Редко случалось, чтобы в парикмахерскую Эрнесто заглянул крестьянин, разве что по ошибке. Чаще это стало происходить в последнее время, когда пришла война: в лавках, где крестьяне привыкли покупать необходимые им товары, ничего не было, и они искали их повсюду, даже в самых безнадежных местах. Вот так и завязалось знакомство Эрнесто с Ичаном. Стоял однажды Ичан перед дверью парикмахерской, пялил глаза на витрину и сомневался, стоит ли входить. Потом вдруг вошел и спросил, нет ли тут на продажу колесной мази. Колесной мази не было года два, причем даже там, где ей полагалось быть, так что же говорить о парикмахерской. Ичан, отлично это понимая, был убежден тем не менее, что не худо лишний раз поинтересоваться. Он понимал также и то, что если он сейчас не спросит, то всю обратную дорогу домой у него в голове гвоздем будет сидеть мысль о том, что он наверняка нашел бы мазь именно там, где не стал о ней спрашивать… Не получив тогда колесной мази, Ичан, однако, обрел друга и делового партнера. В разговоре вдруг обнаружилось, что Эрнесто мог бы найти — через какого-то знакомого — медный купорос для виноградника, на что Ичан посулил ему отплатить пшеницей, салом и яйцами.
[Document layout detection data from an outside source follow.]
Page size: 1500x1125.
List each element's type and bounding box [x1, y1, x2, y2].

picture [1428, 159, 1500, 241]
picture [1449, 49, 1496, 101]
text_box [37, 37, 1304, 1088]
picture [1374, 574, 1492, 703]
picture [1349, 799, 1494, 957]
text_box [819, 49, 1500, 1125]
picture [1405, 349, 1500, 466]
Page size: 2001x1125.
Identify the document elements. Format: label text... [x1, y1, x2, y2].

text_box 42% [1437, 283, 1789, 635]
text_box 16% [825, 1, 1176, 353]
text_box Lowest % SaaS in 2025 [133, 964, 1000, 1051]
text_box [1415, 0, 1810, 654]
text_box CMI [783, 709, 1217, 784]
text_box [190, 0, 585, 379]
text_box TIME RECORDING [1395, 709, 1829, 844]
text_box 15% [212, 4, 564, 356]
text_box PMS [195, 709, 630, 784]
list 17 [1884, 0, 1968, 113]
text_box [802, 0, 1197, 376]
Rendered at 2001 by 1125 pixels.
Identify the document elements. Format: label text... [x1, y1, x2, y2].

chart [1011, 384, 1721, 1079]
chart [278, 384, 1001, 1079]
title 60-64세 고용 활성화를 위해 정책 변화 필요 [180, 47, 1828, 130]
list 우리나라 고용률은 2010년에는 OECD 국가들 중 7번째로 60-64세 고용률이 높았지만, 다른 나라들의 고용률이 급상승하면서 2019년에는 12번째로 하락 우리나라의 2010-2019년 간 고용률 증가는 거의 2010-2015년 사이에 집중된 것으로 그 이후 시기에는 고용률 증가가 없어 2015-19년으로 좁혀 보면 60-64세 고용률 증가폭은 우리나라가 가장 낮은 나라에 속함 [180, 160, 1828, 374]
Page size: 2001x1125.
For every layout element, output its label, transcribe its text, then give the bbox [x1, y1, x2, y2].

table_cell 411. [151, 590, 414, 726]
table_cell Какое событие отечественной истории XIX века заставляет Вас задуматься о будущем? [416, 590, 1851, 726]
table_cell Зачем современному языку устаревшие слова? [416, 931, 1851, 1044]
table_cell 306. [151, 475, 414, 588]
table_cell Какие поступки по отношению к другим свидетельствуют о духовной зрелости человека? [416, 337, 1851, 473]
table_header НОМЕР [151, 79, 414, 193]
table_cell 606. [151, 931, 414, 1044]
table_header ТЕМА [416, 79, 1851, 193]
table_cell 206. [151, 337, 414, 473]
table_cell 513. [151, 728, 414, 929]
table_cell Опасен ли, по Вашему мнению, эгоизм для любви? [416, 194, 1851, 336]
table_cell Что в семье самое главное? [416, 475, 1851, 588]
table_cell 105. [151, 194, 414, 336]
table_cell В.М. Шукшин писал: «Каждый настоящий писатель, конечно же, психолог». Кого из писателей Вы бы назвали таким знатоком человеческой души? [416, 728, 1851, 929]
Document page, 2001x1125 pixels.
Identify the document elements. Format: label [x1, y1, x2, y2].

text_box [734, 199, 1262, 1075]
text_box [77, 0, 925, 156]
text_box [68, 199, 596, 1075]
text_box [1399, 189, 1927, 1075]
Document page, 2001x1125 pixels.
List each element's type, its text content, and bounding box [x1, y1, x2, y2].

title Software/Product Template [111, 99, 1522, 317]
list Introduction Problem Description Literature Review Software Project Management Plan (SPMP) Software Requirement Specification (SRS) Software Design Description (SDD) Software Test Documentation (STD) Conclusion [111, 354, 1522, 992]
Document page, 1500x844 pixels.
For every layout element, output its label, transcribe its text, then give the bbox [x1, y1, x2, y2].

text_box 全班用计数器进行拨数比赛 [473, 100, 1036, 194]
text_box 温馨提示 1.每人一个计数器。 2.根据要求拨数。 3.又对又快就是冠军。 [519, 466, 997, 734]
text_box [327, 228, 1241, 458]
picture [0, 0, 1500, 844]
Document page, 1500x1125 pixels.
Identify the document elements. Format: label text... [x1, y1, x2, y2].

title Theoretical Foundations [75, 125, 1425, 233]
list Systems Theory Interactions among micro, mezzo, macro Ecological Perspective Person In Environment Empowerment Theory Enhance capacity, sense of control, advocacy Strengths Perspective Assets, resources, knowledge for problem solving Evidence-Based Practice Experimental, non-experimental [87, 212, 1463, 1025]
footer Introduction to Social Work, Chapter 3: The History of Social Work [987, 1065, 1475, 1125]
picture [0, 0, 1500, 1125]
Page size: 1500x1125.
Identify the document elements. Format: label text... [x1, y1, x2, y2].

Мало-помалу связи укреплялись и углублялись.
II
Между тем подошло время, когда тяготы войны стали ощутимее чувствоваться и в Задаре. В конце лета 1943 года словно бы случайно имела место небольшая бомбардировка с воздуха — сущие пустяки: три-четыре самолета вслепую, наугад, сбросили свой груз, не нанеся крупного ущерба и не вызвав больших жертв. Оттого первый налет не произвел впечатления. Наоборот, у горожан даже возникла убежденность, будто и не такое это страшное дело, как они себе представляли раньше, причем одновременно родилась достаточно лестная уверенность в крепости их собственных нервов. Теперь они по собственному, следовательно, опыту знали, что представляет собой воздушная бомбардировка. Кое-кто получил возможность обнаружить в себе дотоле неизвестное хладнокровие, и эти приятные открытия возмещали им пережитые мгновения ужаса, который являл собой скорее возбуждение, нежели страх. Таким образом, первое искушение лишь подняло общий настрой и «в духе обороны города» позволило задрать нос и выступать в дальнейшем важно и торжественно.
Разумеется, о бомбардировках продолжали толковать как о явлениях нежелательных — но в той манере, в какой рассуждает о морской болезни тот, кому лично она на море не опасна. Многие городские жители — вполне заурядные — постепенно усваивали тон и манеру профессиональных патриотов, военных деятелей и вообще людей, «которые вследствие принятой присяги или данного слова взяли на себя обязательство быть недоступными страху». Толковали о «привыкании», о «стальных нервах», бомбардировку называли «огненным крещением» и «экзаменом, который город выдержал». Дух стоицизма находил выражение в афоризмах вроде «На войне как на войне», «Победит тот, кто дольше выдержит» и тому подобных, иногда же проявлялся в более пространном и менее эгоистическом рассуждении: «Нам, конечно, нелегко, но следует подумать о тех, кому еще труднее».